Official title: Combination of Visuo-proprioceptive Virtual Walking and Neuromodulation to Reduce Neuropathic Pain in Individuals With Spinal Cord Injury
Key Details
Gender
All
Age Range
18 Years - Any
Study Type
INTERVENTIONAL
Enrollment
10
Start Date
2025-12-01
Completion Date
2027-09
Last Updated
2025-11-28
Healthy Volunteers
No
Conditions
Interventions
Transcranial Direct Current Stimulation (tDCS) combined with virtual reality and muscle vibration
tDCS will be delivered over the primary motor cortex (M1) to maximize the analgesic effect. The cathode will be positioned over the suborbital region, and the anode over M1 (position C3 or C4 of the international 10-20 system). A 2 mA direct current will be applied. Participants will observe, through virtual reality goggles (HTC Vive), an avatar walking from a first-person perspective, synchronized with the vibration pattern.

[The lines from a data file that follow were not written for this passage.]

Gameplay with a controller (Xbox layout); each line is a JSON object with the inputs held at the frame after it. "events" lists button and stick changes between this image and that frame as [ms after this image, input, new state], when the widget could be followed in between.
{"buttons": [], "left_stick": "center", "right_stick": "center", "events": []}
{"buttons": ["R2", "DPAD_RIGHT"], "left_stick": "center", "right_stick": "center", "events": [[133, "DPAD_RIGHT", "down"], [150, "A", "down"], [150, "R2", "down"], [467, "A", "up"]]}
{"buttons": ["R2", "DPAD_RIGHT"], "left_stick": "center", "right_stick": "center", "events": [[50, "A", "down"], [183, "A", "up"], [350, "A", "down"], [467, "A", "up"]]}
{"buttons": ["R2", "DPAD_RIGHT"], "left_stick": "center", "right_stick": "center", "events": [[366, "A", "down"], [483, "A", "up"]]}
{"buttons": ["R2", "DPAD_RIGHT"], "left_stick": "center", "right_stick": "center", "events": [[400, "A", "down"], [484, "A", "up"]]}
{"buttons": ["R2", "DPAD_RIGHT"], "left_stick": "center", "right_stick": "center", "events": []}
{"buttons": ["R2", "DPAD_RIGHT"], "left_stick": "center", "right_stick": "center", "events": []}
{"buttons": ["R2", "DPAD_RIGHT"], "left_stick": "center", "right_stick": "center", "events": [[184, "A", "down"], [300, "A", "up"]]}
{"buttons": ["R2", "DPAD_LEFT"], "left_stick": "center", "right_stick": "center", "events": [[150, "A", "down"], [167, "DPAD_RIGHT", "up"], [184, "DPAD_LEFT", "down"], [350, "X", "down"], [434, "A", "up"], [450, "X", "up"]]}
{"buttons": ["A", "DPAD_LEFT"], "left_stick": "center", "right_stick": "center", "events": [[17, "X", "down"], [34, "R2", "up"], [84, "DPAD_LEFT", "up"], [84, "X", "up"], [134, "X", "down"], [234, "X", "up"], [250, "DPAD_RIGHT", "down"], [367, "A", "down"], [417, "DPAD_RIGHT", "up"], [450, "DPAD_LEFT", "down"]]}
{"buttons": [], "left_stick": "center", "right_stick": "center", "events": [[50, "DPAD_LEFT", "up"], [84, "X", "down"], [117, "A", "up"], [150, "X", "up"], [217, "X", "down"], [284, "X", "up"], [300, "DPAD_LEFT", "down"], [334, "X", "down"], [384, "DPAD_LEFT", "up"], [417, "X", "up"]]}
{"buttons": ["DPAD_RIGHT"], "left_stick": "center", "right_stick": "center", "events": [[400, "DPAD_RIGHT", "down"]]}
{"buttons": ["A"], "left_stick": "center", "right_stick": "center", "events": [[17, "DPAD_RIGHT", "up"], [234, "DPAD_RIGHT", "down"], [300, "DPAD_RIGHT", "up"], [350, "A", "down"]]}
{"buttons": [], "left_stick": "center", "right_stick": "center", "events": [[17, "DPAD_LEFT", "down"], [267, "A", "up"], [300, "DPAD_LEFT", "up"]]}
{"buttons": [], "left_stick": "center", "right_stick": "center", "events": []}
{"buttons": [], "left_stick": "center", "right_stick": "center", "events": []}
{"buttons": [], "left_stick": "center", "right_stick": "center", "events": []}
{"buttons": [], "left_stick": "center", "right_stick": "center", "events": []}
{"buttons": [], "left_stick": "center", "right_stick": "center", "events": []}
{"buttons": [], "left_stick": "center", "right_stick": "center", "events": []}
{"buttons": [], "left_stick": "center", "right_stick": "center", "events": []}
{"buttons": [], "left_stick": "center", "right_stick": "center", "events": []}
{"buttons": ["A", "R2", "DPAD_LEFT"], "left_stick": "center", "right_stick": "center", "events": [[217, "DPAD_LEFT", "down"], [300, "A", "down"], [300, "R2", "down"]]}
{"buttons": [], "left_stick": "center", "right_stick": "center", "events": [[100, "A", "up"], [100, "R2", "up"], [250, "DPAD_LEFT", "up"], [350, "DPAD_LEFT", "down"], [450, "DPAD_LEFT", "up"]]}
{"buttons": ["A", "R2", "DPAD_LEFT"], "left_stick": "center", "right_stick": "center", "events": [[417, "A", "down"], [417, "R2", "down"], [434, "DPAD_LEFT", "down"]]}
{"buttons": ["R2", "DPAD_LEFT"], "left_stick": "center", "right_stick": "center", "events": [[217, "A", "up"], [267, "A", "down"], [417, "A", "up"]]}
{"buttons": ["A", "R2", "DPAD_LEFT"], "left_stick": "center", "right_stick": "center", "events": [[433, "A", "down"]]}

Twelve vibrators will be placed transversely and bilaterally over the tendons of the main flexors and extensors of the lower limbs. The pattern used to trigger the vibrators is based on the natural sequence of gait movement. Muscle vibration induces a perception of movement in the direction of muscle elongation. The target frequency of the vibrators will be 80 Hz. The session will begin with 5 minutes of tDCS alone, and then for the last 15minutes the investigators will combine tDCS, virtual reality and muscle vibration.